- [Document text]
= = = = =

2. The client **immediately** updates its local replica and redraws.
3. The client sends a notification (`EVT_TOGGLE`, `EVT_COMMIT_STR`, etc.) to the server.
4. The server validates. If the action is illegal, the server sends a corrective `UPDATE` (e.g., `SET_U8` clearing `STATE.b0`).
5. The client applies the correction silently and does **not** generate another event in response.
**Rationale:** On a 2400 baud link, a full round-trip for every keystroke or click would make the UI unusable. By making the client authoritative for transient state, the system feels local. The server veto pattern keeps business logic centralized without requiring complex conflict resolution (there is only one user per client).
### 6.3 Widget-Specific Behavior
| Widget | Client Action | Network Traffic |
|--------|--------------|-----------------|
| **INPUT** | All editing is local (cursor movement, insertion, deletion). Hardware/software cursor managed entirely by client. | `EVT_COMMIT_STR` on Enter/Tab/Blur only. |
| **CHECKBOX** | Toggle `STATE.b0` immediately on click. Re-draw checkmark. | `EVT_TOGGLE` with new state. |
| **RADIO** | Uncheck previous selection in same `GROUP` locally; check new one. | `EVT_TOGGLE` for the clicked node. Server can veto by resetting both. |
| **BUTTON** | Draw pressed state on `DOWN`, released on `UP`. | `EVT_POINT action=UP` if inside button bounds. |
| **SLIDER** | Move thumb with drag. Update local `VALUE`. | `EVT_COMMIT_IDX` on release (throttled to ≤10 Hz during drag if continuous mode desired). |
### 6.4 Focus
Focus is primarily client-local. The client moves focus based on Tab/Shift-Tab or point clicks. The server may hint focus via `STATE.b2`, but the client is not required to obey it while the user is actively editing a field. Focus changes generate **no** network messages unless the focus change causes a commit (e.g., Tab out of an input field).

= = = = =

- [Written task A]
Answer these questions from the protocol text:
(i) What baud rate does the rationale give for the link?
(ii) Which event does a SLIDER send on release?
(iii) Which state bit may the server use to hint focus?

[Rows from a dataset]

= = = = =

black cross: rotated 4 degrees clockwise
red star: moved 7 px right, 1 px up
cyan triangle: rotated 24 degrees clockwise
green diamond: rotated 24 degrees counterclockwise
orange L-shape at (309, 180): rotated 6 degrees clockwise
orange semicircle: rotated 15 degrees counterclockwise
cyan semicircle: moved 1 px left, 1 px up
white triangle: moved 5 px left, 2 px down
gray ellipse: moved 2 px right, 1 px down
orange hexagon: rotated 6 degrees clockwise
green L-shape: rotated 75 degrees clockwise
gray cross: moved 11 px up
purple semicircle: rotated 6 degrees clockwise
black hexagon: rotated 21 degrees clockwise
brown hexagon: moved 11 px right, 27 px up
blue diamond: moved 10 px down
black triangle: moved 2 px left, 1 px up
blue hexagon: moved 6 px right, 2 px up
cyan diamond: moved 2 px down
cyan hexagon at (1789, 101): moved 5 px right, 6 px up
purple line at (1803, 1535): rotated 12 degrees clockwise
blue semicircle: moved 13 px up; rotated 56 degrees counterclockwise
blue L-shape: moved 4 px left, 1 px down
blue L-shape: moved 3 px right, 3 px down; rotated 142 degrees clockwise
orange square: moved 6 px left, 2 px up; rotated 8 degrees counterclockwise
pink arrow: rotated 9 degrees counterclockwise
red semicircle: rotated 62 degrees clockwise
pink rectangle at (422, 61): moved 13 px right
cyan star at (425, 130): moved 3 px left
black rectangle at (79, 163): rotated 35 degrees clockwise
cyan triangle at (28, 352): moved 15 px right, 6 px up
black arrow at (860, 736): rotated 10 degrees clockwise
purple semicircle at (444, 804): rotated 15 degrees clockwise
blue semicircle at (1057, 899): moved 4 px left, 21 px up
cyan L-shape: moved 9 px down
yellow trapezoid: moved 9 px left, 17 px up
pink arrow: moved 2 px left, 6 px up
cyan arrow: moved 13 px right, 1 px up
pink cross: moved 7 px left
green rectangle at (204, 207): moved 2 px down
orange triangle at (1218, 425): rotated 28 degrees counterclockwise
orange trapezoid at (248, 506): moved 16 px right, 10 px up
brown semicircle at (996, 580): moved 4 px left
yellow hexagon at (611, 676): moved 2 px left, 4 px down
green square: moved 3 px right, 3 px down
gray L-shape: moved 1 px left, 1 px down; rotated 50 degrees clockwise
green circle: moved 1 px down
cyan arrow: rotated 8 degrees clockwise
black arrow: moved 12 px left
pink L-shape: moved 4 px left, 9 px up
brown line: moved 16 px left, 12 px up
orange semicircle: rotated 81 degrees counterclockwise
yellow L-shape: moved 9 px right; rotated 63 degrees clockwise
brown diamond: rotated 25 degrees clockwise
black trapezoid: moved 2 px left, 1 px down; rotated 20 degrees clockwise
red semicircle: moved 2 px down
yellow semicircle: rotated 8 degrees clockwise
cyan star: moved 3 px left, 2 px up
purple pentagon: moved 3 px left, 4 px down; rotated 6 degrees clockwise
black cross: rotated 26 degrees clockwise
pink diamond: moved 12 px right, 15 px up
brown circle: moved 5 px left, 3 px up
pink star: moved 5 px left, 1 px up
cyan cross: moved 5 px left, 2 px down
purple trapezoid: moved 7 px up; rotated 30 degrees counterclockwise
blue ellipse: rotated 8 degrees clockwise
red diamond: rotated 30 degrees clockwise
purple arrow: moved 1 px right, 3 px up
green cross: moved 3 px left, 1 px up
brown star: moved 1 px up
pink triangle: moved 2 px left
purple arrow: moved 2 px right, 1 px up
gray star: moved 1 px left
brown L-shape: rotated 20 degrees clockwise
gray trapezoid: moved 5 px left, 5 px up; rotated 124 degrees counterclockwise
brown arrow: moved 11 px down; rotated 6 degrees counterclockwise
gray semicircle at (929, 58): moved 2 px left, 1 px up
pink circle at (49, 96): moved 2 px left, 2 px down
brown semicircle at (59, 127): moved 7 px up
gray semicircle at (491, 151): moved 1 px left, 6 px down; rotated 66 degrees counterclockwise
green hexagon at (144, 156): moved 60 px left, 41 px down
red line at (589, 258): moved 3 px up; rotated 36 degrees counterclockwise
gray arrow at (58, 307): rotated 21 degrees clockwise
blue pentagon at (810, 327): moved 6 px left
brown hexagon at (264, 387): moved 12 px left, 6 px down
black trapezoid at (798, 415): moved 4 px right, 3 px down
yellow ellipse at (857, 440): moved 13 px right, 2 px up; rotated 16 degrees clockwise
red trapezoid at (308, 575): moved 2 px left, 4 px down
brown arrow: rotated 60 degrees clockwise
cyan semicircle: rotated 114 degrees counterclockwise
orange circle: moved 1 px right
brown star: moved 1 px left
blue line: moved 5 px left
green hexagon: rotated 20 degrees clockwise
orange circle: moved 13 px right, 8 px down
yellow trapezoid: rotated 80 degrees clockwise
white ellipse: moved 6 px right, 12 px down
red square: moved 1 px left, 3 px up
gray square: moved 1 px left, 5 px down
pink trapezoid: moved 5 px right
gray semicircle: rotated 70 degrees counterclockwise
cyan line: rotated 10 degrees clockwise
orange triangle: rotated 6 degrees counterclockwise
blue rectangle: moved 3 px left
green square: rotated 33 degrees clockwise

= = = = =

- [Written task B]
Update the dataset rows starting at the first row and ending at the row containing "blue hexagon: moved 6 px right, 2 px up", replacing "semicircle" with "half circle" and leaving everything else unchanged. Return only those rows.

- [Task answer A]
(i) 2400 baud
(ii) `EVT_COMMIT_IDX`
(iii) `STATE.b2`

- [Task answer B]
black cross: rotated 4 degrees clockwise
red star: moved 7 px right, 1 px up
cyan triangle: rotated 24 degrees clockwise
green diamond: rotated 24 degrees counterclockwise
orange L-shape at (309, 180): rotated 6 degrees clockwise
orange half circle: rotated 15 degrees counterclockwise
cyan half circle: moved 1 px left, 1 px up
white triangle: moved 5 px left, 2 px down
gray ellipse: moved 2 px right, 1 px down
orange hexagon: rotated 6 degrees clockwise
green L-shape: rotated 75 degrees clockwise
gray cross: moved 11 px up
purple half circle: rotated 6 degrees clockwise
black hexagon: rotated 21 degrees clockwise
brown hexagon: moved 11 px right, 27 px up
blue diamond: moved 10 px down
black triangle: moved 2 px left, 1 px up
blue hexagon: moved 6 px right, 2 px up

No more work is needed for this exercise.